● Task details:
When a line of the entries contains "neck", please list that line.

● Data:
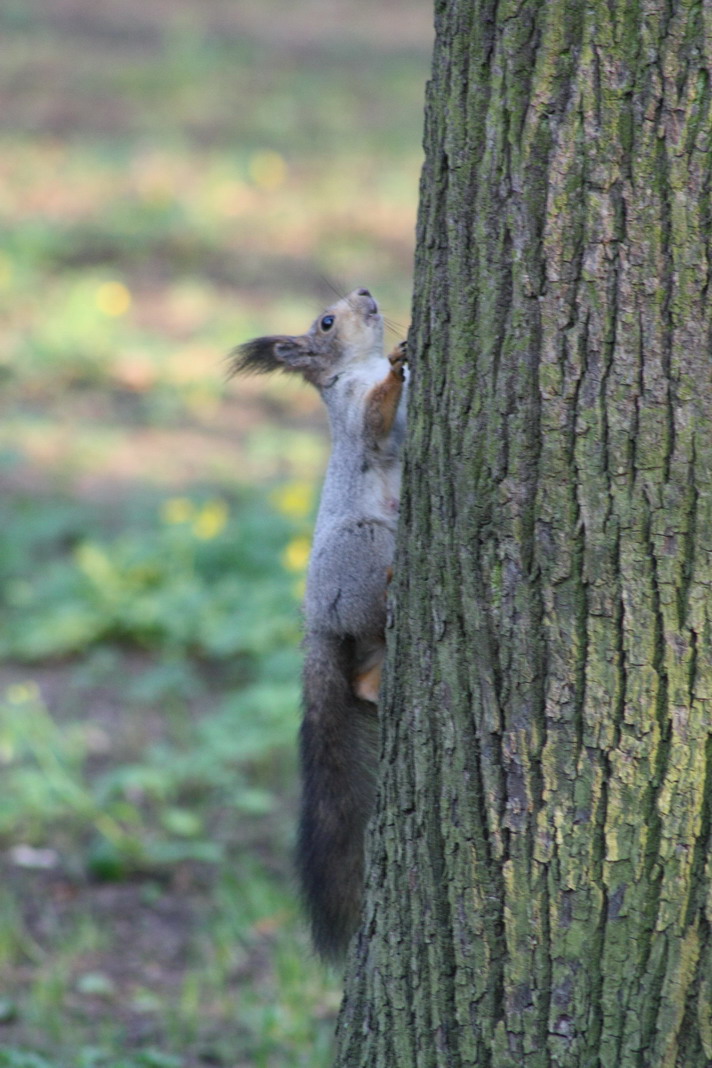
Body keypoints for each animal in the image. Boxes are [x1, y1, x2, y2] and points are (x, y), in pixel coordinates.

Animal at [231, 288, 409, 965]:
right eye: (327, 321)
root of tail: (318, 620)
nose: (365, 292)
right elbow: (378, 420)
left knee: (361, 673)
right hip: (367, 546)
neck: (353, 369)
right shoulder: (360, 416)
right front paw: (402, 365)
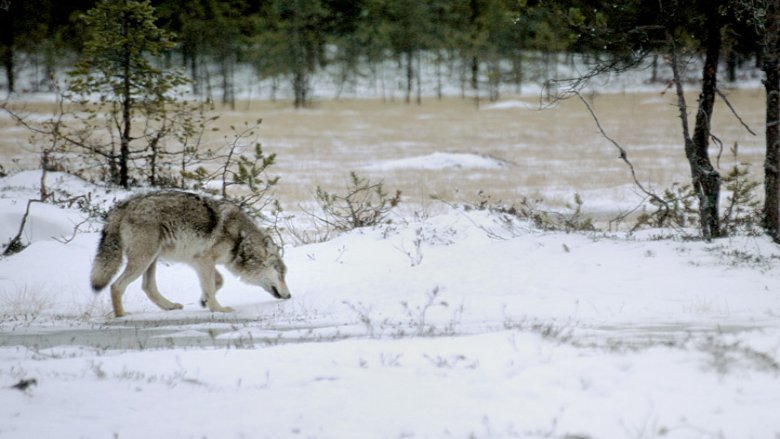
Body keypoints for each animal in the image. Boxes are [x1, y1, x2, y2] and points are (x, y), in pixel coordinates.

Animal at [89, 191, 290, 318]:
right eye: (280, 274)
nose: (289, 296)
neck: (240, 240)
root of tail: (124, 204)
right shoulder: (205, 260)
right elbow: (211, 286)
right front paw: (219, 309)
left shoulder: (198, 261)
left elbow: (217, 282)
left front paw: (204, 302)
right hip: (143, 260)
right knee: (116, 286)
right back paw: (122, 316)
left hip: (151, 259)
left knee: (148, 287)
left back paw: (170, 306)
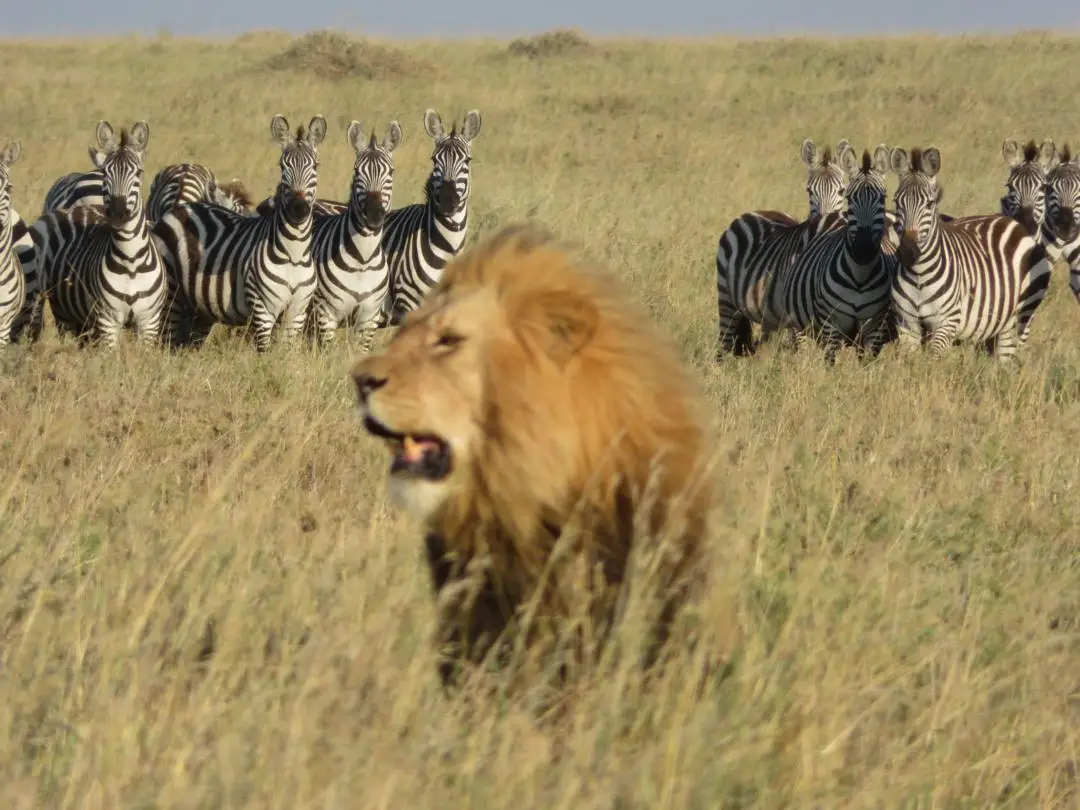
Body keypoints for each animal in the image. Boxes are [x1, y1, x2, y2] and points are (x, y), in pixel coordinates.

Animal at [30, 120, 166, 347]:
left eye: (138, 173)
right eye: (105, 173)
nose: (118, 214)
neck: (131, 261)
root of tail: (79, 208)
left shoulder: (149, 321)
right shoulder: (107, 321)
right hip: (62, 312)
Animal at [153, 114, 326, 352]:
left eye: (315, 166)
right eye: (283, 167)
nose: (298, 209)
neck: (295, 252)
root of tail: (182, 207)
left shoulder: (296, 313)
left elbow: (285, 355)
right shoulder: (263, 310)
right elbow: (266, 354)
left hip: (201, 307)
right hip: (172, 293)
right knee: (166, 341)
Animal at [309, 120, 400, 350]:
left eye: (391, 172)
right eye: (357, 171)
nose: (374, 215)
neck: (363, 260)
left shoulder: (369, 318)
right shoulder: (327, 314)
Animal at [714, 138, 851, 357]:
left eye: (842, 191)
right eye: (809, 191)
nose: (826, 220)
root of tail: (758, 211)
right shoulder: (795, 314)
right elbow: (803, 351)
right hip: (726, 299)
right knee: (724, 345)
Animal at [889, 145, 1052, 362]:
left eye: (930, 204)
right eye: (896, 201)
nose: (908, 252)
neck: (919, 275)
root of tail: (1014, 223)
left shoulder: (947, 322)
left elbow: (932, 360)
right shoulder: (907, 324)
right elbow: (910, 364)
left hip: (1020, 318)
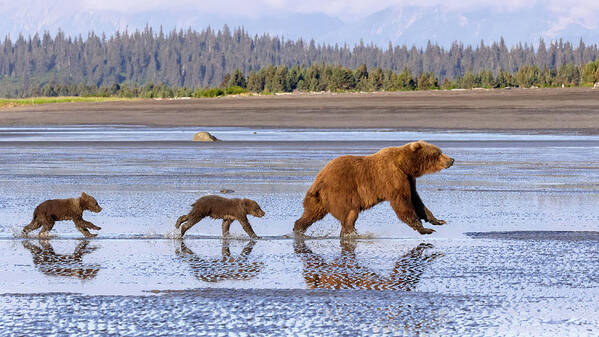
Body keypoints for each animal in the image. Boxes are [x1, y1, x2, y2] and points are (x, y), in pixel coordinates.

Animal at [296, 141, 454, 236]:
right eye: (438, 153)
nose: (451, 160)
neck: (404, 165)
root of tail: (319, 179)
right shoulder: (393, 177)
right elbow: (402, 202)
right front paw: (424, 229)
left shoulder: (409, 179)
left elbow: (416, 200)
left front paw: (438, 220)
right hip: (341, 192)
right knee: (350, 214)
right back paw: (351, 232)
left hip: (320, 199)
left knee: (311, 214)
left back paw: (298, 229)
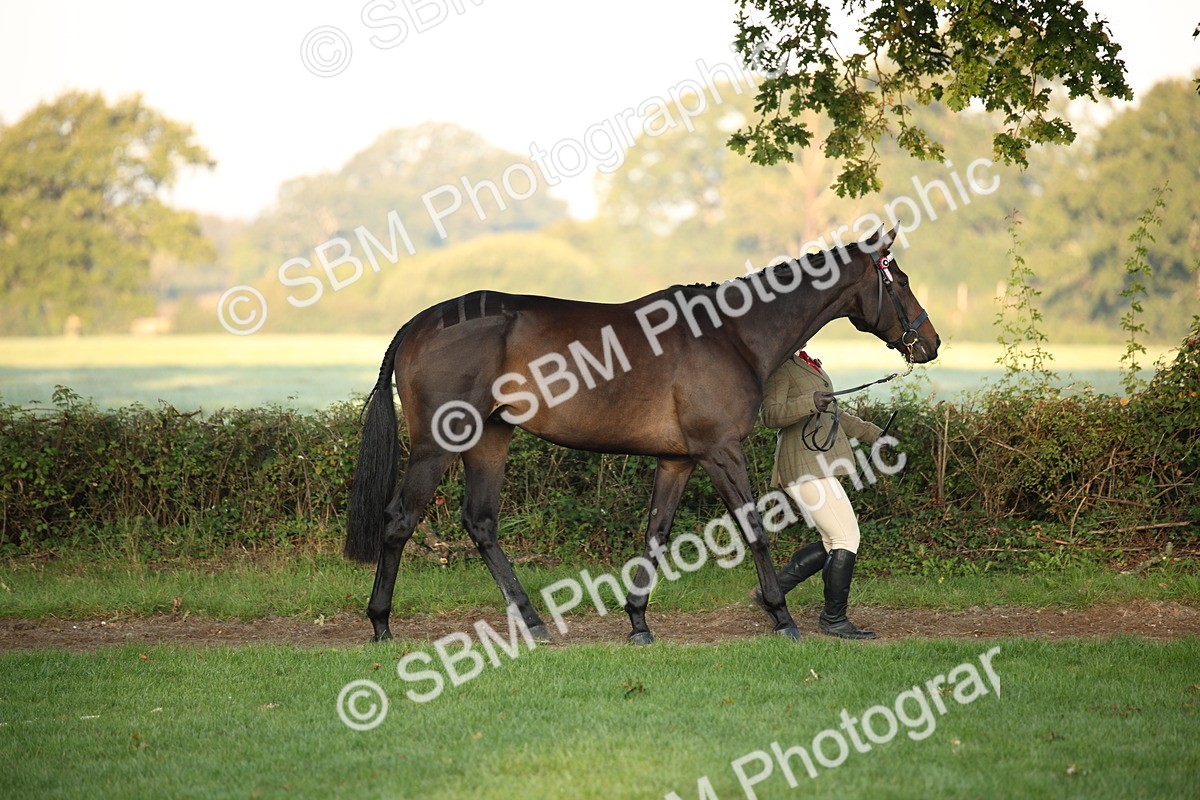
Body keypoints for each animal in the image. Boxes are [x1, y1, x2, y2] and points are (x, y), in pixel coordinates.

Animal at [345, 226, 939, 643]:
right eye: (902, 281)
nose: (930, 342)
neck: (730, 333)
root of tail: (419, 322)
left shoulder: (677, 460)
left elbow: (656, 534)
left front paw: (638, 621)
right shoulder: (721, 452)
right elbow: (755, 530)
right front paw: (782, 616)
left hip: (491, 438)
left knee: (482, 523)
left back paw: (534, 622)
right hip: (439, 445)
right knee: (399, 520)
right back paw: (381, 623)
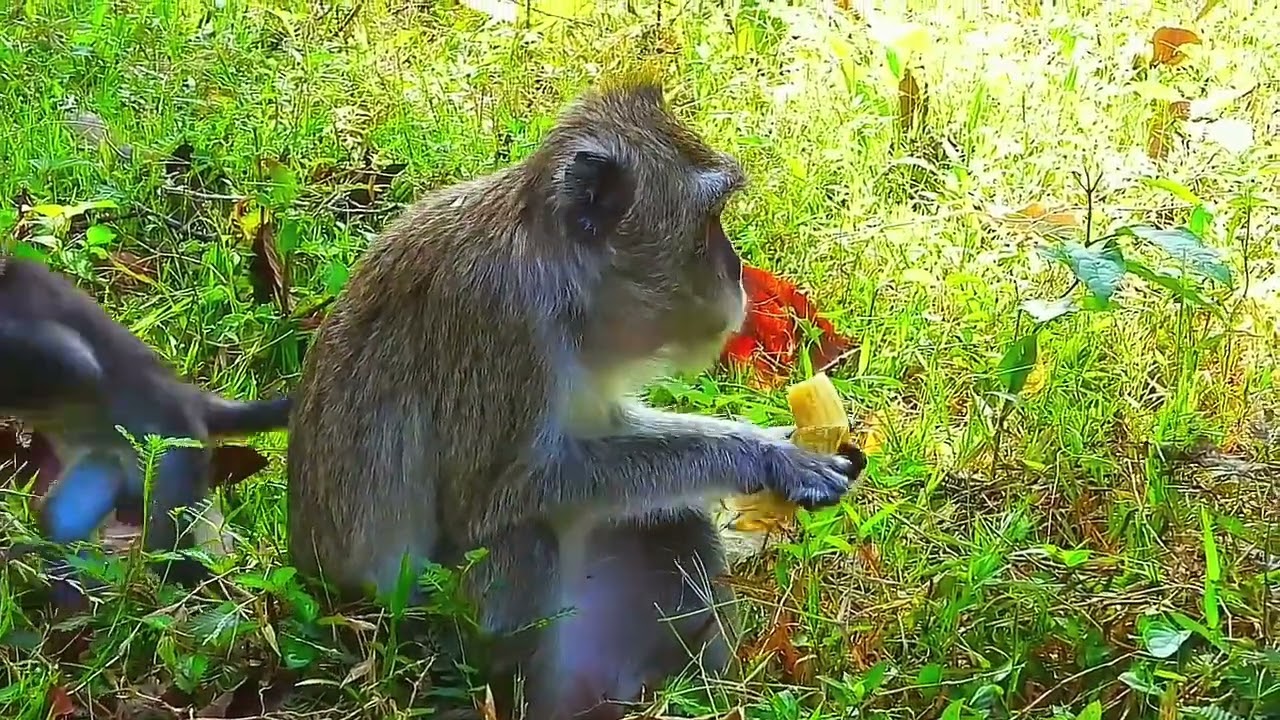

● Completed exercise:
neck: (353, 369)
neck: (240, 240)
neck: (131, 261)
neck: (295, 252)
neck: (363, 260)
neck: (919, 275)
neck: (404, 165)
neck: (730, 333)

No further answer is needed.